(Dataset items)
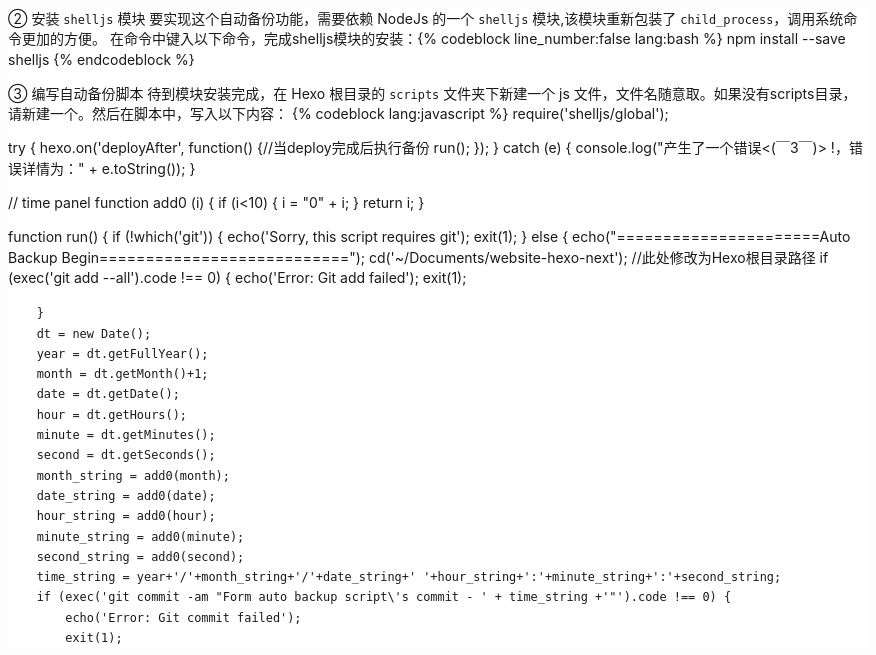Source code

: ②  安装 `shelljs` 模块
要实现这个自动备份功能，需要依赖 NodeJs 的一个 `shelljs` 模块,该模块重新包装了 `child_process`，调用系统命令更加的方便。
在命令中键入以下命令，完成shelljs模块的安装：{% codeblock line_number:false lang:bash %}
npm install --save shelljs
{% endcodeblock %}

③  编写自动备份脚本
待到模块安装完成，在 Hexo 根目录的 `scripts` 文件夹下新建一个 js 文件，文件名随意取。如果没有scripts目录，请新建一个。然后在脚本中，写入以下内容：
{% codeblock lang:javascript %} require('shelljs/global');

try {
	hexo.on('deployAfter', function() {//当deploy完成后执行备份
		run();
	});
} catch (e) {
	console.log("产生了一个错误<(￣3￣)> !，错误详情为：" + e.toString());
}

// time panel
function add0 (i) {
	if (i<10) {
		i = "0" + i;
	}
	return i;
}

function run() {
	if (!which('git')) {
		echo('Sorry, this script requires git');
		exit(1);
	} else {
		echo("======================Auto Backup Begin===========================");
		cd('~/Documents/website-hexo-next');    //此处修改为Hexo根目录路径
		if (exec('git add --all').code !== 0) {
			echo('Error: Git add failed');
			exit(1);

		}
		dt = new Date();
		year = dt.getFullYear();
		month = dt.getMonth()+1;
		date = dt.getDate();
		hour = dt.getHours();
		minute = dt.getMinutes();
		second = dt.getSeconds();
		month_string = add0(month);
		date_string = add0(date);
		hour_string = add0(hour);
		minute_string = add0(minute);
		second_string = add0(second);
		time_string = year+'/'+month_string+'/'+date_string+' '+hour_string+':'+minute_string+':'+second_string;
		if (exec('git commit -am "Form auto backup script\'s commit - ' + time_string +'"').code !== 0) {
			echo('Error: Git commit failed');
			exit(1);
...
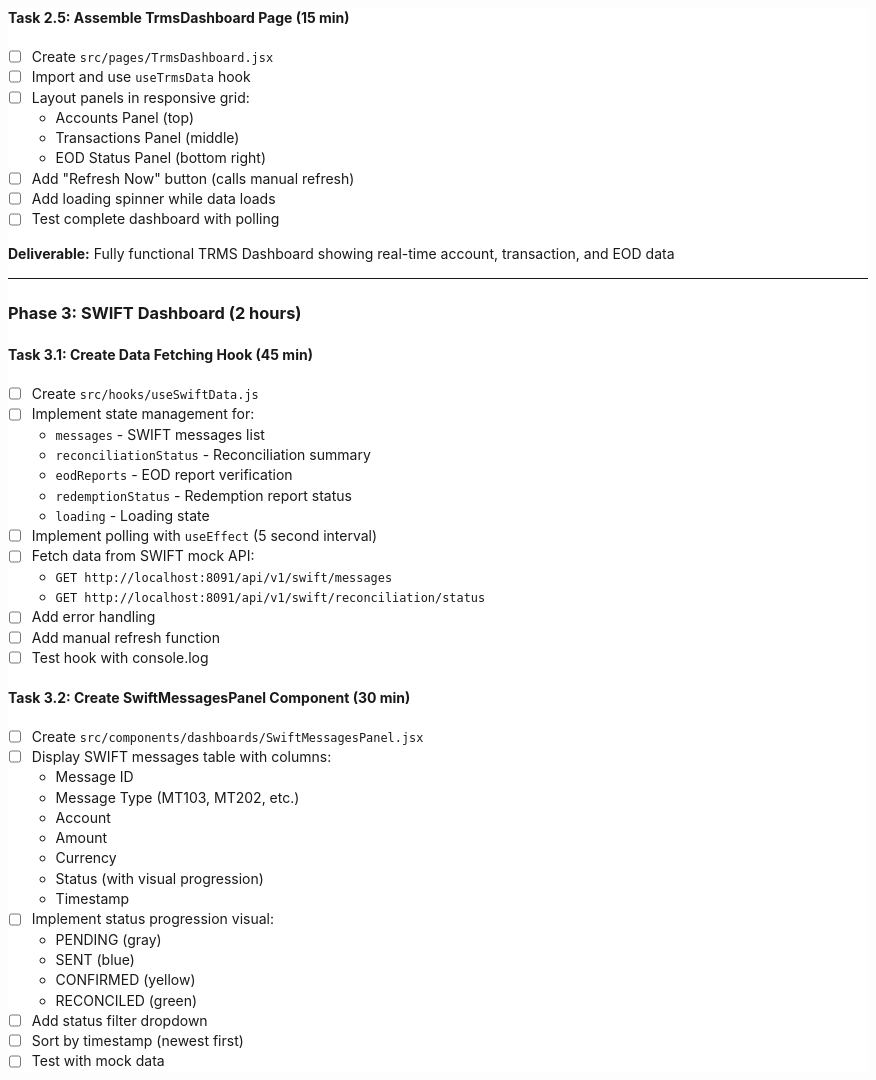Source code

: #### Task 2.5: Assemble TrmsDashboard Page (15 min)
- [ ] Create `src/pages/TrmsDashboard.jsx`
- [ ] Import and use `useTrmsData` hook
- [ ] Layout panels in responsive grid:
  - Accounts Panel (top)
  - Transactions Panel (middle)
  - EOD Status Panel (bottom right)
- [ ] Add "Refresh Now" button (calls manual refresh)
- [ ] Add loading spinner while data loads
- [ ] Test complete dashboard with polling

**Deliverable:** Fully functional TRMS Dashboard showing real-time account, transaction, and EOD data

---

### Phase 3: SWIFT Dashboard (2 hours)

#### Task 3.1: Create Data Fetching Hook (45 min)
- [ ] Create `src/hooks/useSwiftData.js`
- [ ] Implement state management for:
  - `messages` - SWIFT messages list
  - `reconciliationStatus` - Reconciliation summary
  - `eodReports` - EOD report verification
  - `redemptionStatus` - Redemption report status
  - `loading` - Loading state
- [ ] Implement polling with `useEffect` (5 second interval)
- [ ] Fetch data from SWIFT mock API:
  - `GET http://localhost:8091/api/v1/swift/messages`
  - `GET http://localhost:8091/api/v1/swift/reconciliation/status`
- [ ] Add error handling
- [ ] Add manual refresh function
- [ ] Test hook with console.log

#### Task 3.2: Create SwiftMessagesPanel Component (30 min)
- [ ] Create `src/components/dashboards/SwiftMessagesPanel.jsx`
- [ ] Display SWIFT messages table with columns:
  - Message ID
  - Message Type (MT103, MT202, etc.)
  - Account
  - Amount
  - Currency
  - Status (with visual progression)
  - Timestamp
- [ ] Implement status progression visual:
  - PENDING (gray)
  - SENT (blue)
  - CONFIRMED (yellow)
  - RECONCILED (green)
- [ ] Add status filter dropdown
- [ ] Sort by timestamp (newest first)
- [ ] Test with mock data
...
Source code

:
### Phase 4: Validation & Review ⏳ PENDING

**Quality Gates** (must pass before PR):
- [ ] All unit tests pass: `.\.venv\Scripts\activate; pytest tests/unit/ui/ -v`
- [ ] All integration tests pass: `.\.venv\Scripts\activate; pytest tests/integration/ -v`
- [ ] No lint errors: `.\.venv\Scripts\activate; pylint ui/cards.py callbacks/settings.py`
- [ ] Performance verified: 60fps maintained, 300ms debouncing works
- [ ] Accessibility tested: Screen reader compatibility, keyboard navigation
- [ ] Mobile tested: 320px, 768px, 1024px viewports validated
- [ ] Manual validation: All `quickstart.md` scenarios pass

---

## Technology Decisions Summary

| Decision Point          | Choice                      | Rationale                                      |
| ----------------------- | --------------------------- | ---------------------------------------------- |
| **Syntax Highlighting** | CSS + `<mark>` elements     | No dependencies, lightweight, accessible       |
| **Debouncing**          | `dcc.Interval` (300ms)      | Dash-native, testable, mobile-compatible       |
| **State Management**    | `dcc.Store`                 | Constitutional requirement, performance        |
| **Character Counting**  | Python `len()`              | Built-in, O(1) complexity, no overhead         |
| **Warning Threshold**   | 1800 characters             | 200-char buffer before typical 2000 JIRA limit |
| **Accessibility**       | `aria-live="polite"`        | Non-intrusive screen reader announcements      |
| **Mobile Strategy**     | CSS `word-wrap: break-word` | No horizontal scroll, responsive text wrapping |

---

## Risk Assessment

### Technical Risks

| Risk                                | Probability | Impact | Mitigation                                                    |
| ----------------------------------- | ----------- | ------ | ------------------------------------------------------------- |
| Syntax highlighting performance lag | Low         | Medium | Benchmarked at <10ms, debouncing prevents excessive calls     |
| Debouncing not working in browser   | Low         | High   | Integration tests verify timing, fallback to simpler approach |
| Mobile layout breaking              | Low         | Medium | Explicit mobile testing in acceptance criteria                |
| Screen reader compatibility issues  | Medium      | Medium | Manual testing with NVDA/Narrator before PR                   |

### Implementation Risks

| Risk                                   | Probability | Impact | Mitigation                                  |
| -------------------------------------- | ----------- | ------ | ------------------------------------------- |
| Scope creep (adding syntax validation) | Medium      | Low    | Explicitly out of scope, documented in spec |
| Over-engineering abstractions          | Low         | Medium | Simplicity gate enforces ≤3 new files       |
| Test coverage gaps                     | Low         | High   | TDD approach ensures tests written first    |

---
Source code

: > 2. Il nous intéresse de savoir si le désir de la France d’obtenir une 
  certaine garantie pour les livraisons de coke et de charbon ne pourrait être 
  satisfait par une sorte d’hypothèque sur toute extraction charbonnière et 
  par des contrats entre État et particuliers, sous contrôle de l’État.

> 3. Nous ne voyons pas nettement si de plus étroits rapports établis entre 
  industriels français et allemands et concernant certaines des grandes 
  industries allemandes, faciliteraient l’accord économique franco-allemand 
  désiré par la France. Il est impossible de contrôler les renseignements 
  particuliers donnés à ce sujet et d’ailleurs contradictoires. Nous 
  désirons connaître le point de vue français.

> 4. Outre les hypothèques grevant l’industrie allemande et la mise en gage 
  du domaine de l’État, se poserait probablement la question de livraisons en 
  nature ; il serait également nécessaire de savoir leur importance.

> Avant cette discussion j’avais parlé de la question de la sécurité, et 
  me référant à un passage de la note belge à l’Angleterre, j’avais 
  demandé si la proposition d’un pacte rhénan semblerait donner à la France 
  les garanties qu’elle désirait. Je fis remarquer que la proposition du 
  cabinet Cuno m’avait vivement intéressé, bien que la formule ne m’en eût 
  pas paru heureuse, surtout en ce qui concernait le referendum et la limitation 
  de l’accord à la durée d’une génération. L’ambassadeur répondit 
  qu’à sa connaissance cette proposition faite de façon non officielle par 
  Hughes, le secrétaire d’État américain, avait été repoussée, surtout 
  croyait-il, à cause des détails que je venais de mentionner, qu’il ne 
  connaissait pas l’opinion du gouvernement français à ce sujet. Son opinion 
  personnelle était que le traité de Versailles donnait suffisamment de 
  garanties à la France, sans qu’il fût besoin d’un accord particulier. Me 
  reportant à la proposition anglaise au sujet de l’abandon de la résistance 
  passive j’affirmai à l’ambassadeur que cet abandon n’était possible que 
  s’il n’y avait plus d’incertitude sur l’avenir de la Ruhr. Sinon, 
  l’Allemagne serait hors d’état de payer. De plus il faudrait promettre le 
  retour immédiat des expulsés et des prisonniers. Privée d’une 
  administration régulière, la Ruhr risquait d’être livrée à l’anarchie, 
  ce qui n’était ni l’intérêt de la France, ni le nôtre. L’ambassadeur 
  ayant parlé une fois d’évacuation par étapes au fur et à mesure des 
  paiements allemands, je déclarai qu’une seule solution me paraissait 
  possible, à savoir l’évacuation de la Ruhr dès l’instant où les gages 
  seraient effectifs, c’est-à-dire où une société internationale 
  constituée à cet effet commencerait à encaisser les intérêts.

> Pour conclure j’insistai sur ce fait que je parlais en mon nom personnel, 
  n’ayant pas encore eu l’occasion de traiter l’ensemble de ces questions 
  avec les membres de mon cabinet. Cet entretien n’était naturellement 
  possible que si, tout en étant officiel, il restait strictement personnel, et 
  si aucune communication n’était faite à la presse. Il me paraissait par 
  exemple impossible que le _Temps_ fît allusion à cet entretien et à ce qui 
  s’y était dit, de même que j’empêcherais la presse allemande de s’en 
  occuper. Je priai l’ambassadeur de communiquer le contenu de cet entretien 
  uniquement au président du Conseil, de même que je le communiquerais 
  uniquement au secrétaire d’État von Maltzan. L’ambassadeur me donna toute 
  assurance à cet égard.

## Directive
Copy everything from the line containing "### Phase 3: SWIFT Dashboard (2 hours)" down to the line containing "- [ ] Test hook with console.log", swapping "manual refresh" for "on-demand refresh" and leaving the rest unchanged.

## Completed exercise
### Phase 3: SWIFT Dashboard (2 hours)

#### Task 3.1: Create Data Fetching Hook (45 min)
- [ ] Create `src/hooks/useSwiftData.js`
- [ ] Implement state management for:
  - `messages` - SWIFT messages list
  - `reconciliationStatus` - Reconciliation summary
  - `eodReports` - EOD report verification
  - `redemptionStatus` - Redemption report status
  - `loading` - Loading state
- [ ] Implement polling with `useEffect` (5 second interval)
- [ ] Fetch data from SWIFT mock API:
  - `GET http://localhost:8091/api/v1/swift/messages`
  - `GET http://localhost:8091/api/v1/swift/reconciliation/status`
- [ ] Add error handling
- [ ] Add on-demand refresh function
- [ ] Test hook with console.log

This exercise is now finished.